The applications that we are creating and maintaining are tools use by our journals team.
Our clients are multinational publishing companies that are producers of online journals, books and research resources.
We automate journals analysts tasks related to XML, HTML formattings etc. Most of our business logic tasks involve string manipulation, we manipulate a lot of text. In this article I want to discuss the things I learned on string concatenation.
The Problem
When you work with a lot of text/string manipulation, a slight mistake will take a huge load to your application. Take this example:
string myString = string.Empty;
for (int i=0; i<9999999; i++)
{
myString += "text ";
}
First take away here is that string is immutable, meaning they can’t be changed after they’ve been created.

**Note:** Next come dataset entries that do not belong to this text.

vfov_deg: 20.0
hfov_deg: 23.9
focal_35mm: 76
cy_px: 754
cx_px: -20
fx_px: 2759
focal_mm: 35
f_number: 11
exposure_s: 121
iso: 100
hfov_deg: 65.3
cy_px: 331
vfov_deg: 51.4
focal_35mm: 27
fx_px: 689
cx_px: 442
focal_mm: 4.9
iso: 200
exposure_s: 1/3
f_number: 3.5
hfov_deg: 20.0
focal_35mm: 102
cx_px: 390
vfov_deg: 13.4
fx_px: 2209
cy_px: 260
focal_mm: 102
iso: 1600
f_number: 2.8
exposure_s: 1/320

The concatenation in our example is creating a new string every loop. So in our example, this is equivalent to myString = myString + "text ";
Allocating huge memory as the iteration increases.
eg.
loop1: string1= "text ";
loop2: string2= string1 + "text ";
loop3: string3= string2 + "text ";
... and so on ..
As you can see, this is slow and inefficient.

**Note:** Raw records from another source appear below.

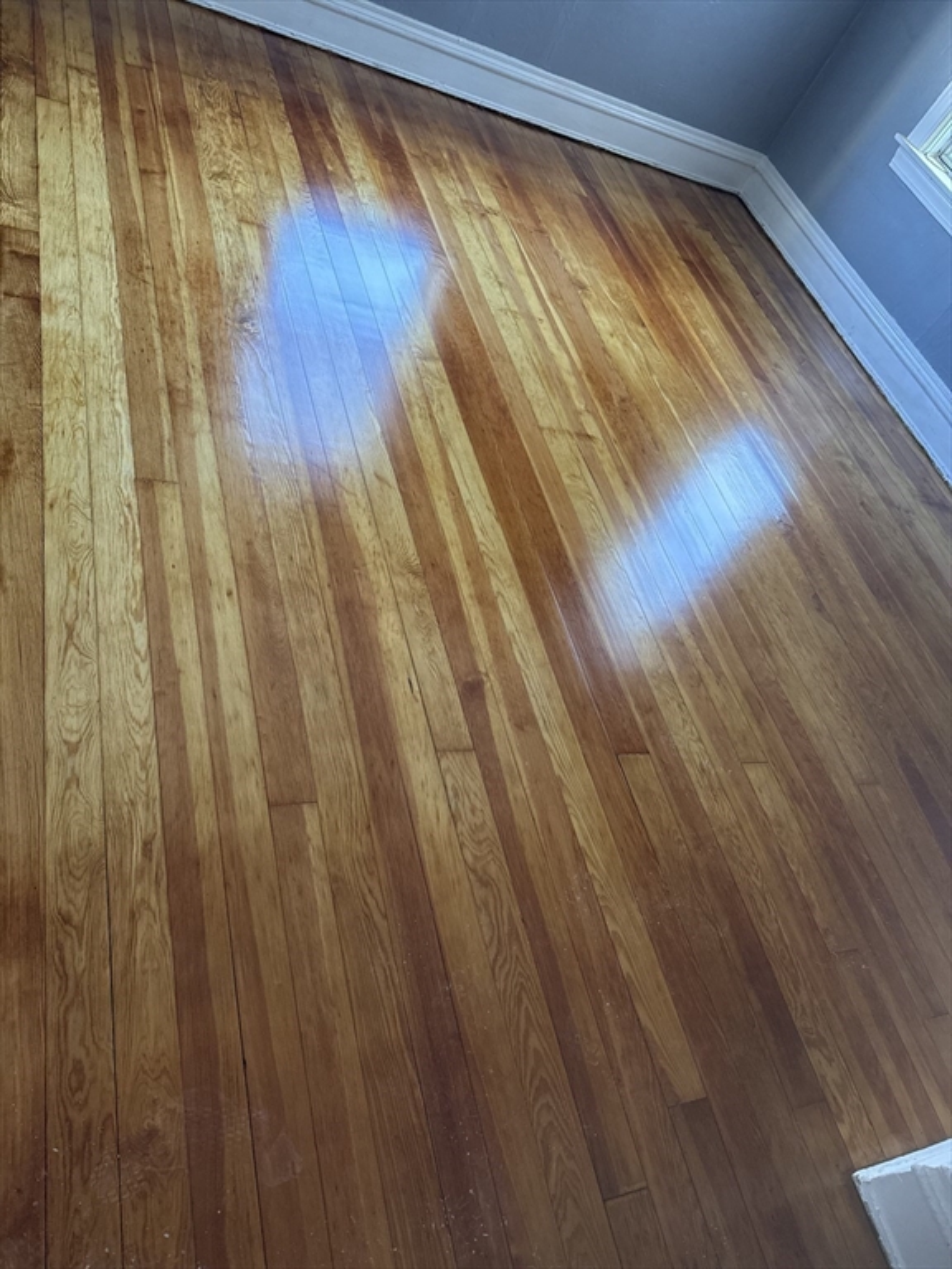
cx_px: 476
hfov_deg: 56.8
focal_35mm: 24
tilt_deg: -45.6
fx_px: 880
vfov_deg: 71.6
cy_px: 634
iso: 250
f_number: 1.78
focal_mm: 6.76
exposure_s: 1/60
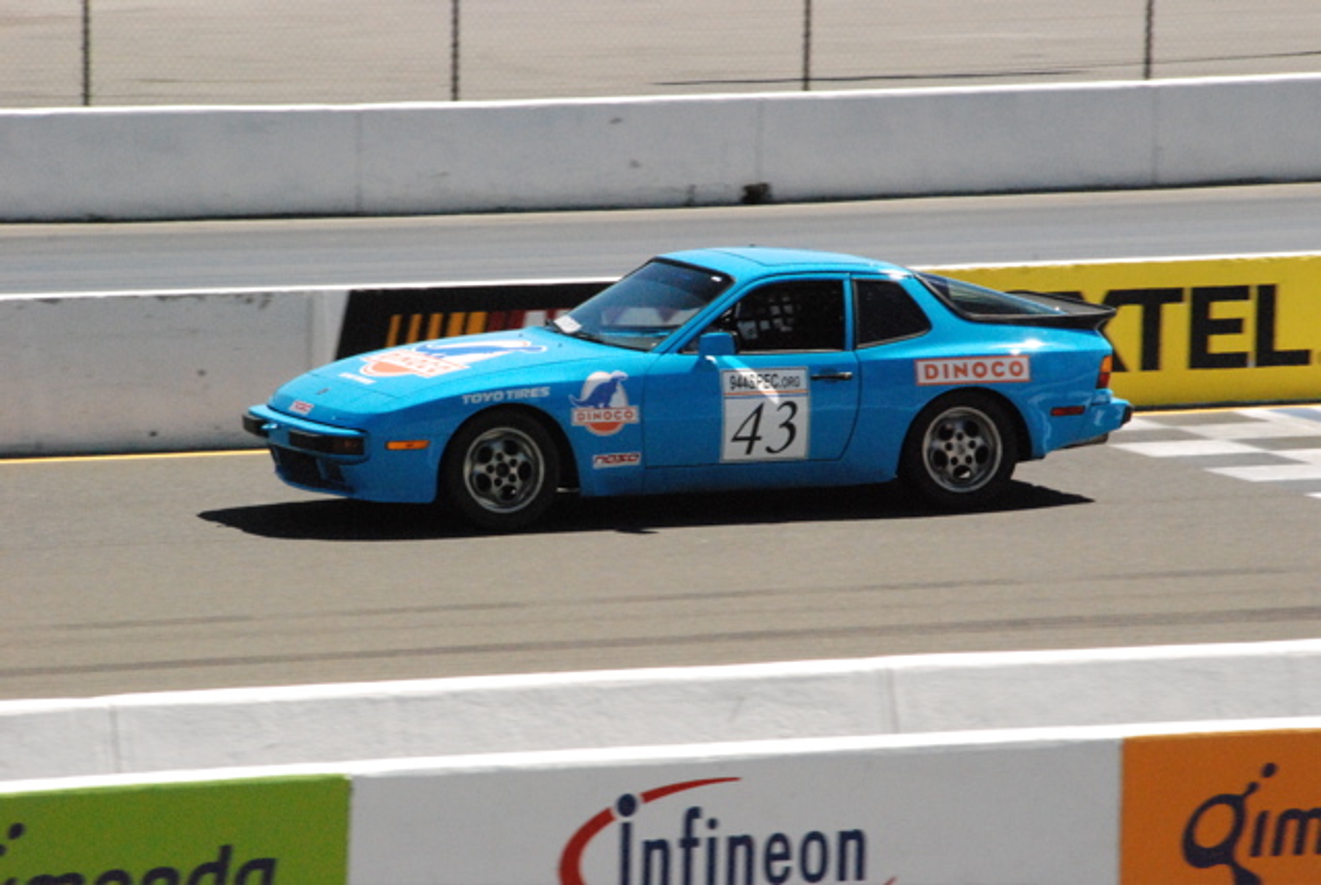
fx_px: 11023
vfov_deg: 4.6
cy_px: 442
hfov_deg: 6.9
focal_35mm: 300
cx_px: 660
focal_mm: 200
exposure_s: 1/800
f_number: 22
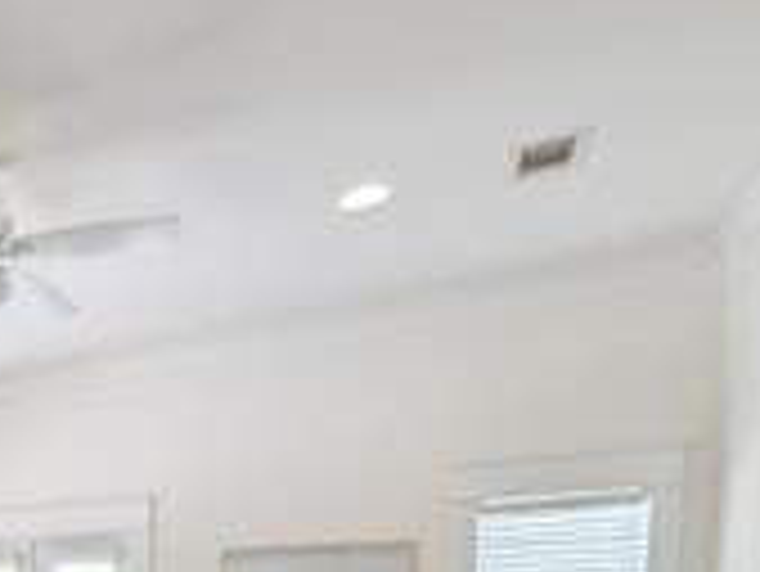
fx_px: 747
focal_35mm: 34
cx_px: -144
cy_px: 685
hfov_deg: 39.5
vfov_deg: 33.9
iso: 53
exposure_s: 1/120
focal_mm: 2.02
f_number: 1.7
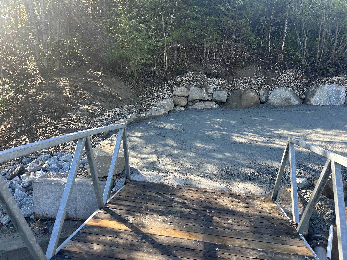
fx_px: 261
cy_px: 130
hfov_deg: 67.3
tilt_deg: -13.6
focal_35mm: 26
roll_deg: -2.1
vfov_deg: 53.1
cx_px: 174
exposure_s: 1/290
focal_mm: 5.7
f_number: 1.5
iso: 40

The Solution: We use StringBuilder.
var stringBuilder = new StringBuilder();
for (int i=0; i<9999999; i++)
{
stringBuilder.Append("text ");
}
Using the StringBuilder class, it is fast and in my opinion is much readable than our first example. It maintains a mutable structure of buffer, and append new strings as necessary. When the buffer is full, the StringBuilder class doubles its buffer size, so you don’t have to worry about it.
It is also worth noting that not all scenarios you will use StringBuilder to ‘optimize’ your concatenations dilemma. Take this example:
string firstName = "John";
string lastName = "Smith";
string fullName = firstName + " " + lastName;
Some developers will try to optimize this code by doing:
string firstName = "John";
string lastName = "Smith";
var stringBuilder = new StringBuilder();
stringBuilder.Append(firstName);
stringBuilder.Append(" ");
stringBuilder.Append(lastName);
string fullName = stringBuilder.ToString();
This is a bad usage of StringBuilder class, the 2nd code snippet is efficient compare to the 1st example. But this is very tiny small performance gain, unless this code block is used/called large amount of times. Small performance gain in exchange to readability is almost always a No, No.
In the first example: string fullName = firstName + " " + lastName;
The compiler converts this in runtime as string fullName = String.Concat(firstName, " ", lastName);
So when to use StringBuilder class?
My opinion is that you always keep things simple, until you have a valid reason to make it complex. For something like 3-8 elements/strings, there is no point in using StringBuilder(), unless you want to use it repeatedly or continously. String.Concat or syntax “+=” is the way to go. Unless you’re looking at a much higher number of strings, do not sacrifice readability for micro performance gain.